Wiles did not hold back in her comments about other high-profile administration allies. She referred to Vice President JD Vance as a "conspiracy theorist," specifically referencing his past comments on the Jeffrey Epstein scandal. She characterized his political evolution from a fierce Trump critic to a loyal follower as "sort of political."

Musk, Bondi, and the "Core Team"

Tech billionaire Elon Musk, who served as head of the cost-cutting Department of Government Efficiency (DOGE) early in Trump's term, was labeled an "odd, odd duck" and an "avowed" ketamine user by the Chief of Staff. She sharply criticized DOGE's shutdown of the USAID international aid department, stating, "No rational person could think the USAID process was a good one. Nobody."

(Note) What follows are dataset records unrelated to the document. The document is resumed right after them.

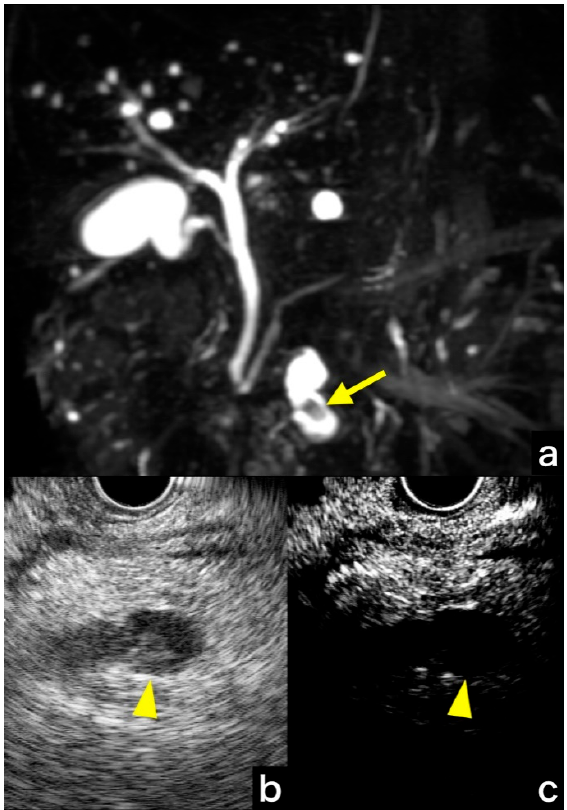
Figure 2. ( a ) MRCP shows a defect in the cystic lesion suspected as a mural nodule (arrow); ( b ) Fundamental B-mode EUS shows a suspected mural nodule (arrowhead); ( c ) Contrast-enhanced harmonic EUS shows the absence of enhancement (arrowhead). MRCP, magnetic resonance cholangiopancreatography; EUS, endoscopic ultrasound.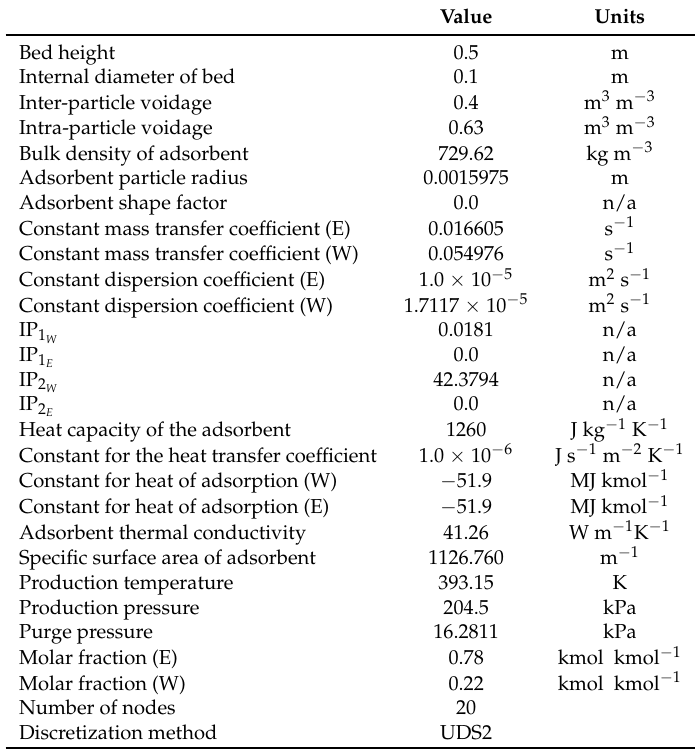
Table A9. Specification of required parameters to create the model simulation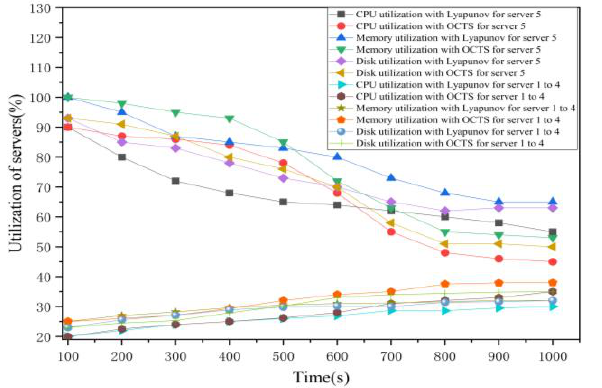
Figure 7. The edge server usage comparisons between Lyapunov optimization and our proposed method.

While she praised a "core team" that included Vance, Secretary of State Marco Rubio, and Deputy Chief of Staff Stephen Miller, Wiles had barbed comments for others. She said Attorney General Pam Bondi "completely whiffed" on the promised release of documents about Epstein to right-wing influencers. She also called Russ Vought, the head of the Office of Management and Budget, a "right-wing absolute zealot."

Swift Denial and Accusations of a "Hit Piece"

Within hours of the article's publication, Susie Wiles took to social media platform X to issue a vehement rebuttal. In her first post on the platform in over a year, she defended the administration and accused Vanity Fair of malicious editing.

"The article published early this morning is a disingenuously framed hit piece on me and the finest president, White House staff, and cabinet in history," Wiles wrote. "Significant context was disregarded and much of what I, and others, said about the team and the President was left out of the story." She accused the magazine of attempting to "paint an overwhelmingly chaotic and negative narrative about the president and our team."

Wiles, who is the first female White House Chief of Staff and has been credited by Trump himself for her behind-the-scenes role in his second term, insisted she was "not an enabler" to the President. She added, "I'm also not a bitch," pushing back against the portrayal she anticipated from the interview's fallout. The 68-year-old operative now finds herself at the center of a fierce political storm, her private candor creating a very public crisis for the Trump White House.